### WHAT TO WORK ON
When a picture appears among the records, leave it out, and copy all else exactly.

### Items listed in a dataset

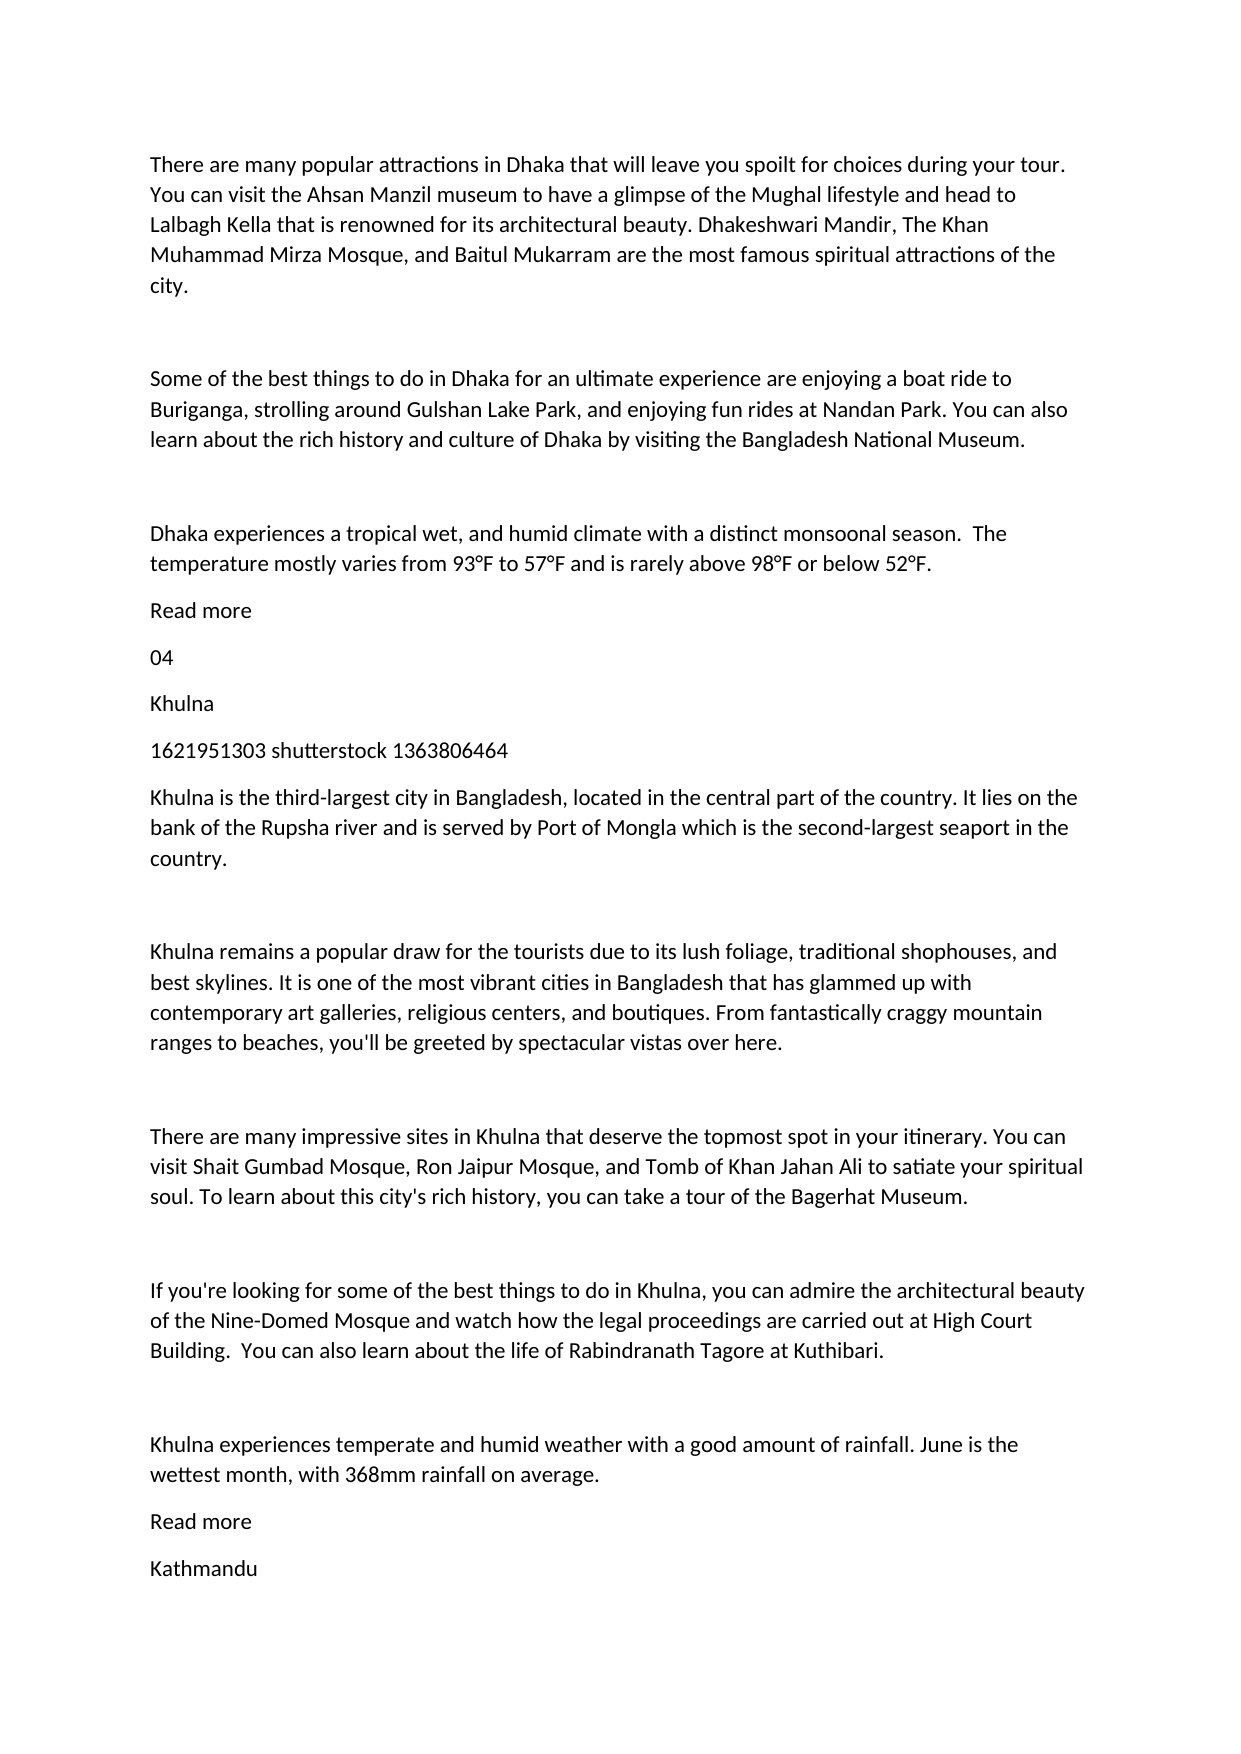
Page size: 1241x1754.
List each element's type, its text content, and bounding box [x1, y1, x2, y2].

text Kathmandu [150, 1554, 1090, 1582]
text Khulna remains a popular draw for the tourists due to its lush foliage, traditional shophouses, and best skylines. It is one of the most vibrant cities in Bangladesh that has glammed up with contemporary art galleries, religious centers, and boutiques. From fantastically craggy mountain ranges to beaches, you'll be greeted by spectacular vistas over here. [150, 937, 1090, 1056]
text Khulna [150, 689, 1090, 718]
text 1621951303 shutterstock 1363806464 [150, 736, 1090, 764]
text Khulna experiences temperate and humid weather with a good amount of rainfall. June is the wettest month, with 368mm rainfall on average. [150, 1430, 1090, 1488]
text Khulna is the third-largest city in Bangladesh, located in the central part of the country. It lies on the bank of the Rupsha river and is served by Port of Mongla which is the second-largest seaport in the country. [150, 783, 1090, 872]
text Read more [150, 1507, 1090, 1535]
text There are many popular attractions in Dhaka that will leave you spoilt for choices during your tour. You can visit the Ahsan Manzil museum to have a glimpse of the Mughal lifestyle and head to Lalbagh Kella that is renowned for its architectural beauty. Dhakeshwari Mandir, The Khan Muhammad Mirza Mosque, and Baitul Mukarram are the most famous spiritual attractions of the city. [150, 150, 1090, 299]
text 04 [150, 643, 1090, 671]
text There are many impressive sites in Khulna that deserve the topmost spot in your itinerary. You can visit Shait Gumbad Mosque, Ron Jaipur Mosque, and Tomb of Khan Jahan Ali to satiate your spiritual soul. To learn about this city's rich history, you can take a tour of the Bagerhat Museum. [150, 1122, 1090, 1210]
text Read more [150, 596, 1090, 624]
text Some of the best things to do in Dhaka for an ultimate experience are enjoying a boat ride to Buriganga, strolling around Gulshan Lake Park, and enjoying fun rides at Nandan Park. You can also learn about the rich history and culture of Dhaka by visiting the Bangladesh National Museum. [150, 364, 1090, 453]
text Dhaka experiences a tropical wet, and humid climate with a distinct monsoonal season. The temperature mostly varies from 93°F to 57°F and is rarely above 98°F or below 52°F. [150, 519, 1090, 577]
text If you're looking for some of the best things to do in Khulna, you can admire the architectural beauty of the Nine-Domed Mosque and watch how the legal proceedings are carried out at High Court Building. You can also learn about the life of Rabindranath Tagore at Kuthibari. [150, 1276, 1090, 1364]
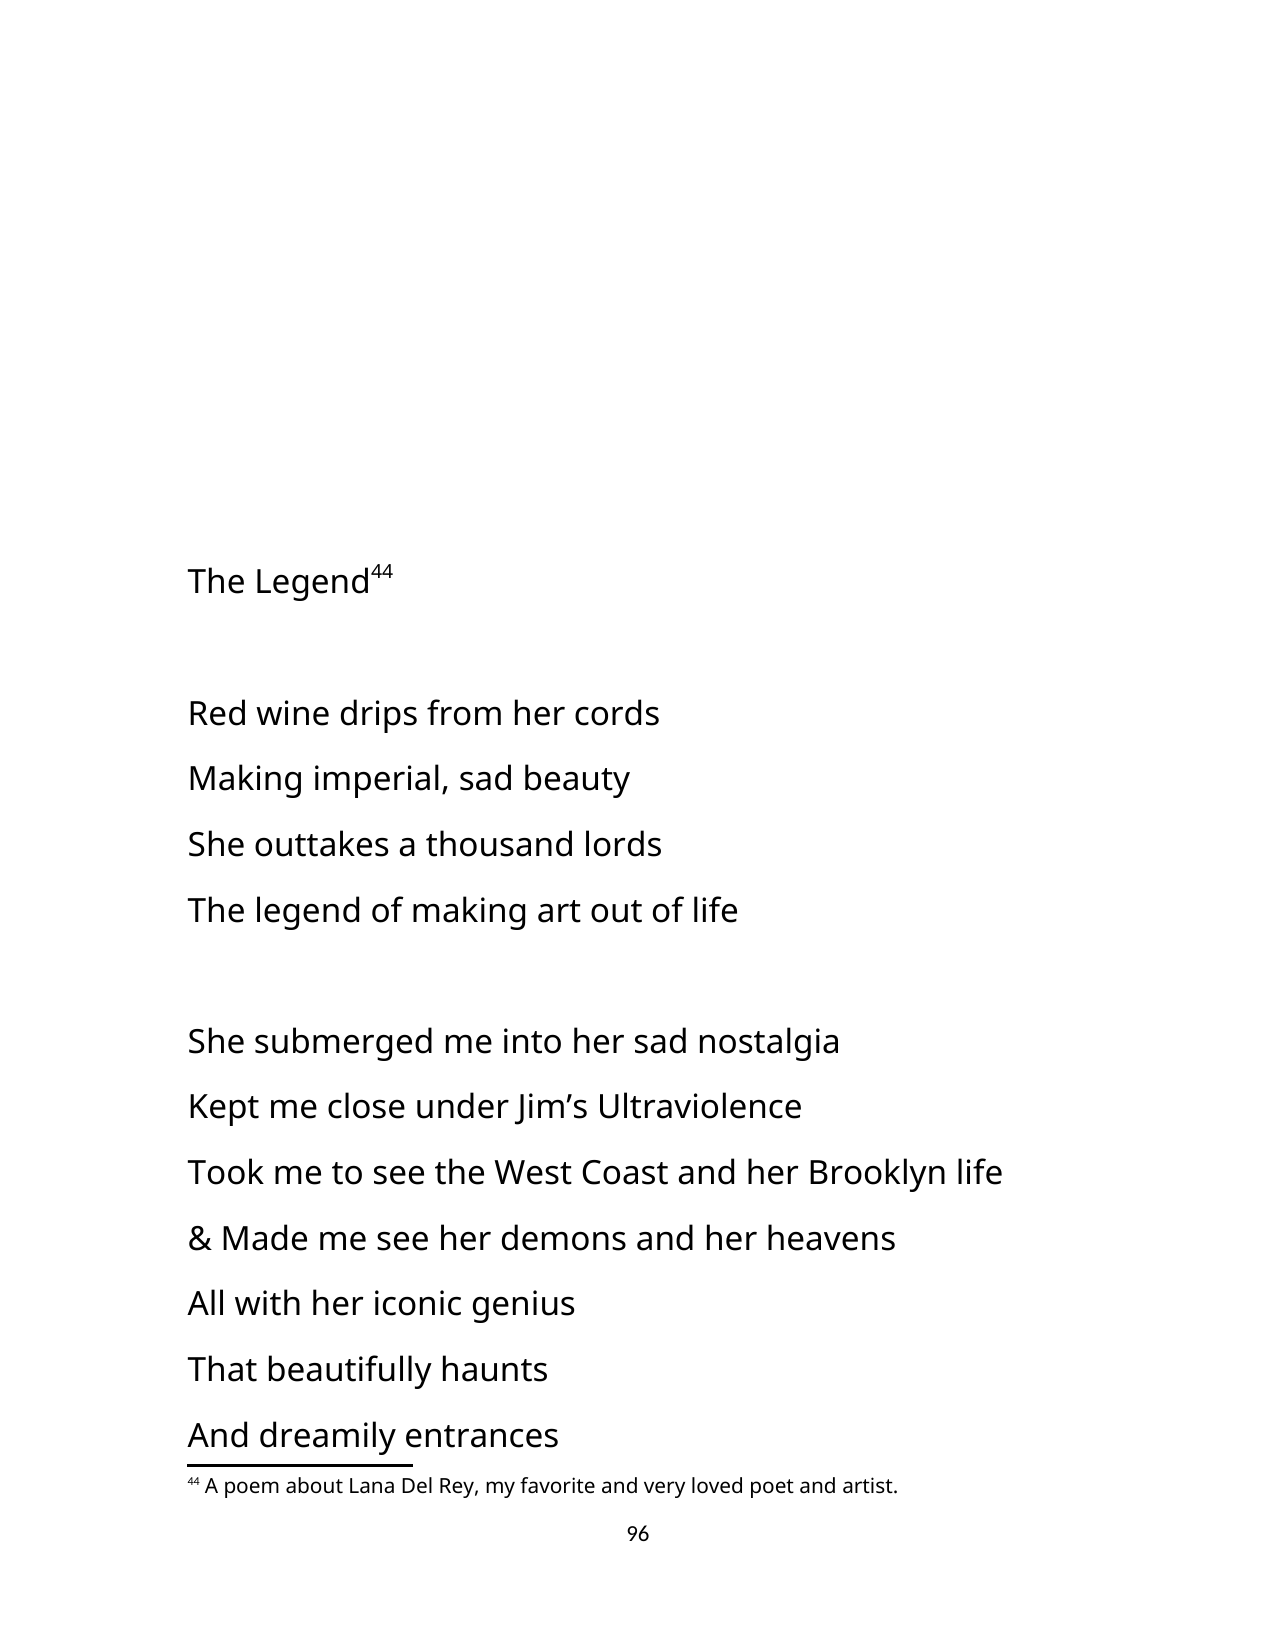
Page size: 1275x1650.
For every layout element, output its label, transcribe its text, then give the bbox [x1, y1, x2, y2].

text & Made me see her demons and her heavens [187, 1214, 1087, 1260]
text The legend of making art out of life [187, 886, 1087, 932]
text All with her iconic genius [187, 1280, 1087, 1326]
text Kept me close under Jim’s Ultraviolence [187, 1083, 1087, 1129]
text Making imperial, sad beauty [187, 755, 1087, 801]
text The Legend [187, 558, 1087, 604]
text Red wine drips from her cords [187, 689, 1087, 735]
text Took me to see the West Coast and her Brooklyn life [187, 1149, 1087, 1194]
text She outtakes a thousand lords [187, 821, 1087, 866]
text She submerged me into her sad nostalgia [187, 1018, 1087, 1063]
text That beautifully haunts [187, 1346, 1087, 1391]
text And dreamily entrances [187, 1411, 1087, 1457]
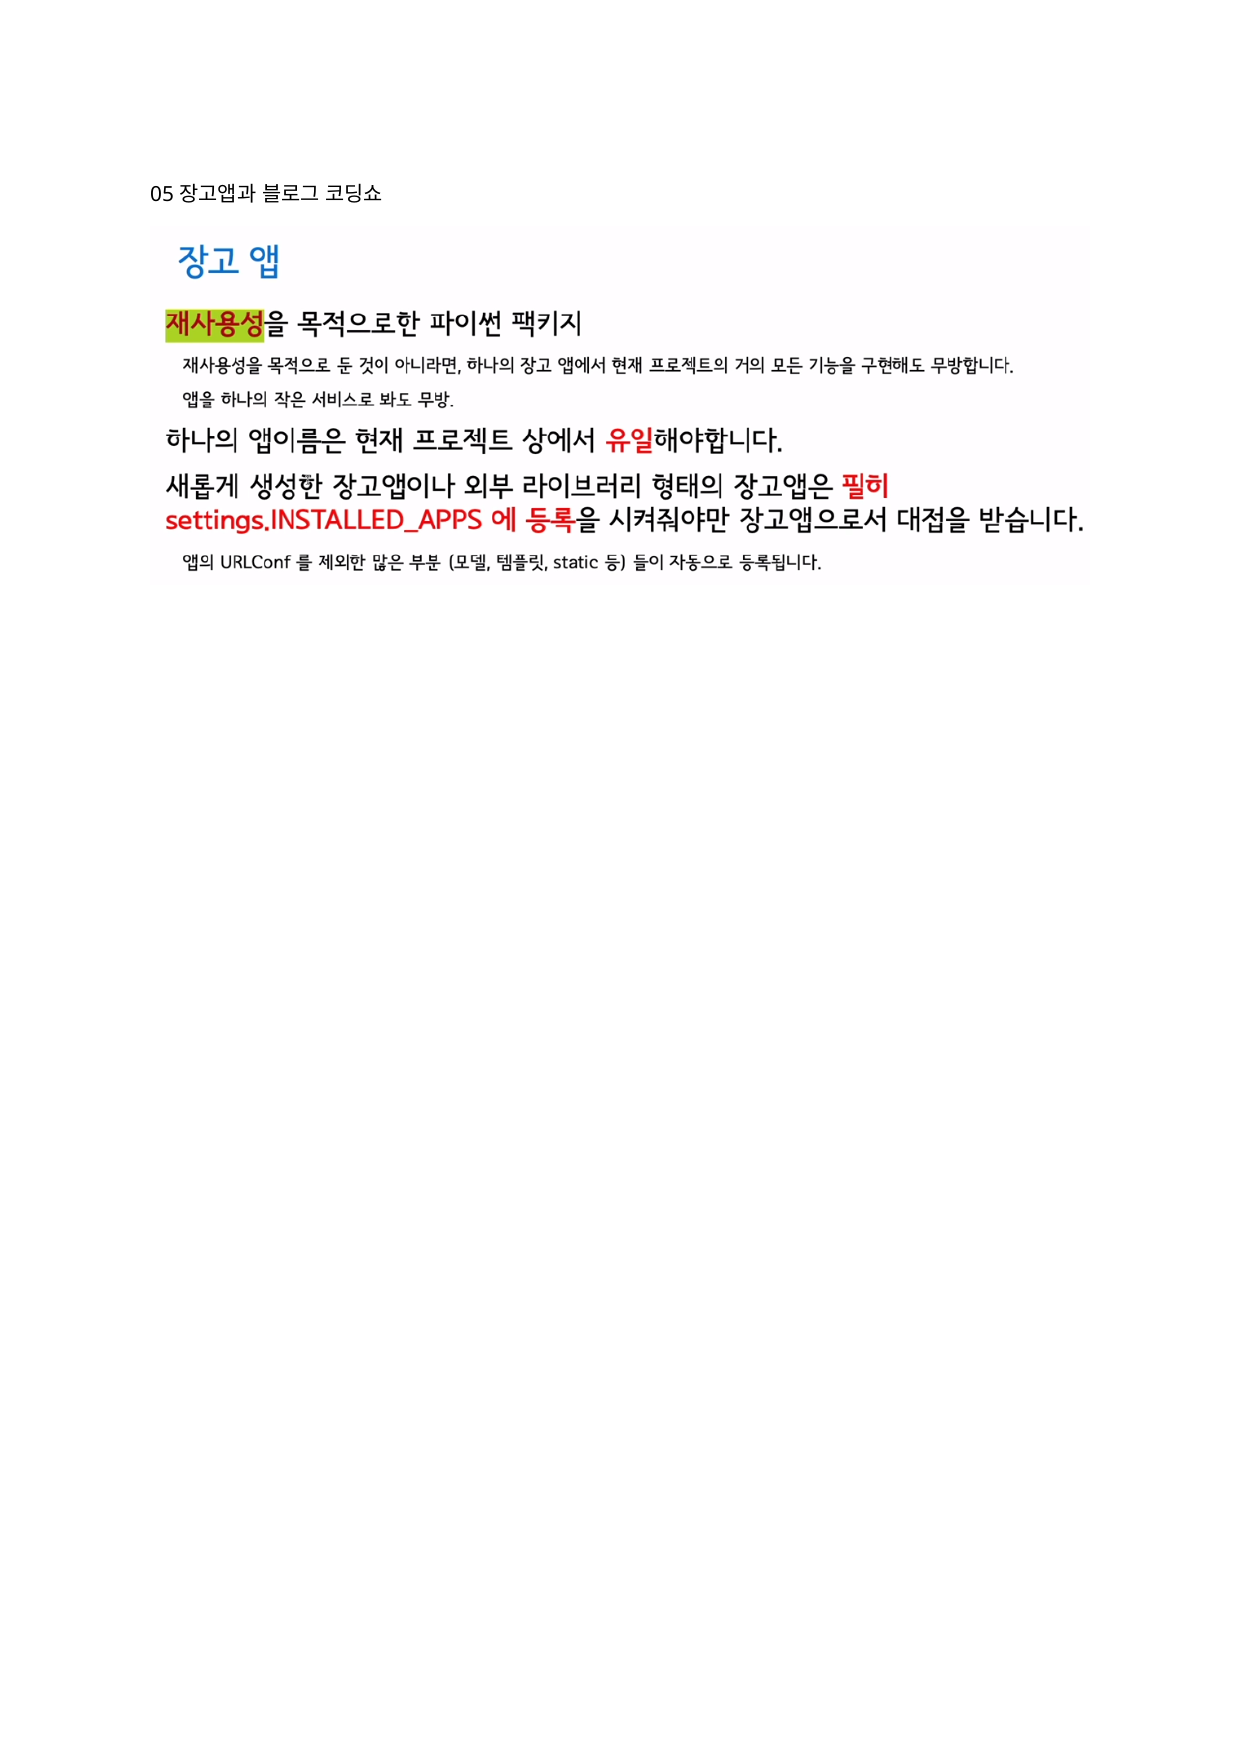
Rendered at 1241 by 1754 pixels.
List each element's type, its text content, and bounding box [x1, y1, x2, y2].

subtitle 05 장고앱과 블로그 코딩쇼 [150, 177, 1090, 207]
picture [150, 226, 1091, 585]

### SOLUTION TO THE EXERCISE
Page size: 1241x1754.
List each element's type, its text content, and bounding box [x1, y1, x2, y2].

text Kathmandu [150, 1554, 1090, 1582]
text Khulna remains a popular draw for the tourists due to its lush foliage, traditional shophouses, and best skylines. It is one of the most vibrant cities in Bangladesh that has glammed up with contemporary art galleries, religious centers, and boutiques. From fantastically craggy mountain ranges to beaches, you'll be greeted by spectacular vistas over here. [150, 937, 1090, 1056]
text Khulna [150, 689, 1090, 718]
text 1621951303 shutterstock 1363806464 [150, 736, 1090, 764]
text Khulna experiences temperate and humid weather with a good amount of rainfall. June is the wettest month, with 368mm rainfall on average. [150, 1430, 1090, 1488]
text Khulna is the third-largest city in Bangladesh, located in the central part of the country. It lies on the bank of the Rupsha river and is served by Port of Mongla which is the second-largest seaport in the country. [150, 783, 1090, 872]
text Read more [150, 1507, 1090, 1535]
text There are many popular attractions in Dhaka that will leave you spoilt for choices during your tour. You can visit the Ahsan Manzil museum to have a glimpse of the Mughal lifestyle and head to Lalbagh Kella that is renowned for its architectural beauty. Dhakeshwari Mandir, The Khan Muhammad Mirza Mosque, and Baitul Mukarram are the most famous spiritual attractions of the city. [150, 150, 1090, 299]
text 04 [150, 643, 1090, 671]
text There are many impressive sites in Khulna that deserve the topmost spot in your itinerary. You can visit Shait Gumbad Mosque, Ron Jaipur Mosque, and Tomb of Khan Jahan Ali to satiate your spiritual soul. To learn about this city's rich history, you can take a tour of the Bagerhat Museum. [150, 1122, 1090, 1210]
text Read more [150, 596, 1090, 624]
text Some of the best things to do in Dhaka for an ultimate experience are enjoying a boat ride to Buriganga, strolling around Gulshan Lake Park, and enjoying fun rides at Nandan Park. You can also learn about the rich history and culture of Dhaka by visiting the Bangladesh National Museum. [150, 364, 1090, 453]
text Dhaka experiences a tropical wet, and humid climate with a distinct monsoonal season. The temperature mostly varies from 93°F to 57°F and is rarely above 98°F or below 52°F. [150, 519, 1090, 577]
text If you're looking for some of the best things to do in Khulna, you can admire the architectural beauty of the Nine-Domed Mosque and watch how the legal proceedings are carried out at High Court Building. You can also learn about the life of Rabindranath Tagore at Kuthibari. [150, 1276, 1090, 1364]
Page size: 1275x1650.
For every layout element, output its label, transcribe its text, then give the bbox [x1, y1, x2, y2].

text & Made me see her demons and her heavens [187, 1214, 1087, 1260]
text The legend of making art out of life [187, 886, 1087, 932]
text All with her iconic genius [187, 1280, 1087, 1326]
text Kept me close under Jim’s Ultraviolence [187, 1083, 1087, 1129]
text Making imperial, sad beauty [187, 755, 1087, 801]
text The Legend [187, 558, 1087, 604]
text Red wine drips from her cords [187, 689, 1087, 735]
text Took me to see the West Coast and her Brooklyn life [187, 1149, 1087, 1194]
text She outtakes a thousand lords [187, 821, 1087, 866]
text She submerged me into her sad nostalgia [187, 1018, 1087, 1063]
text That beautifully haunts [187, 1346, 1087, 1391]
text And dreamily entrances [187, 1411, 1087, 1457]
Rendered at 1241 by 1754 pixels.
List each element's type, its text content, and bounding box [x1, y1, x2, y2].

subtitle 05 장고앱과 블로그 코딩쇼 [150, 177, 1090, 207]
picture [150, 226, 1091, 585]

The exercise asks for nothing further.